Medtronic is the world’s largest medical device company, supplying much of the equipment required for bariatric surgery. Our brief was to change perceptions around obesity and to help people feel empowered to speak to their GP as a first step towards getting their obesity under control.
Due to the Therapeutic Goods Administration (TGA) restrictions on medical advertising, we were prevented from directly telling people to consider bariatric surgery. We had to find another way.
We spoke with GPs, talked to obesity sufferers and studied the peer-reviewed research around the subject. After much consideration, we came up with the idea that what was lacking was honest, open communication. And much of that was due to the stigma surrounding obesity.
Which is why our creative centred around the phrase: “Start a Conversation.”
We wanted to encourage people to speak to their GPs and to look at ways of treating their obesity using the best science available.
The result is The Science of Obesity campaign; a digital platform/website launched on World Obesity Day, March 4, 2020.
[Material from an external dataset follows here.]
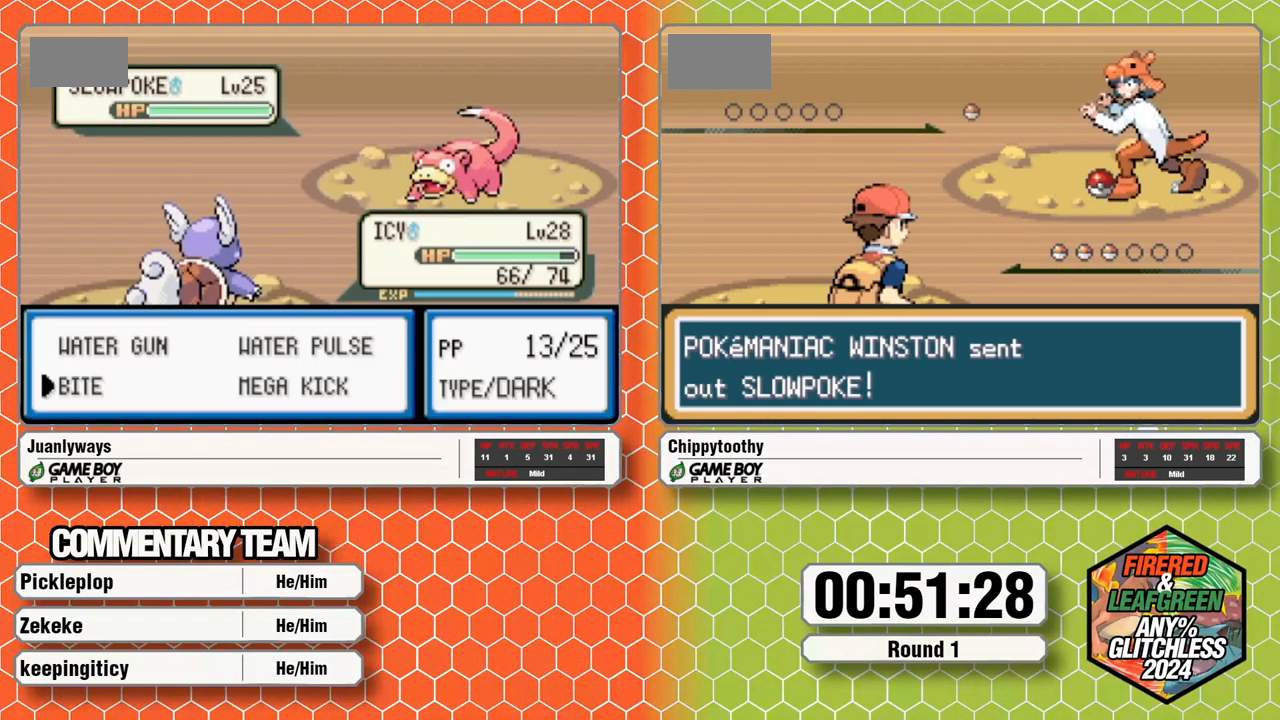
{"dt_ms": 500, "buttons": [], "events": []}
The campaign, which appears on multiple platforms (Instagram, Facebook, YouTube, Digital Display, Native, and Facebook Video) is incredibly comprehensive and features facts about obesity, health risks, science-based treatment options, plus a handy Body Mass Index (BMI) calculator.
One of the highlights are the interviews we conducted with people who had undergone bariatric surgery. Their brave stories put a human face to the condition…and to the successful treatment.
The client is thrilled at the amount of traffic the campaign has generated (almost 5,000 click-throughs in less than 6 weeks) and is already seeing a large increase in the number of people taking the surgical option.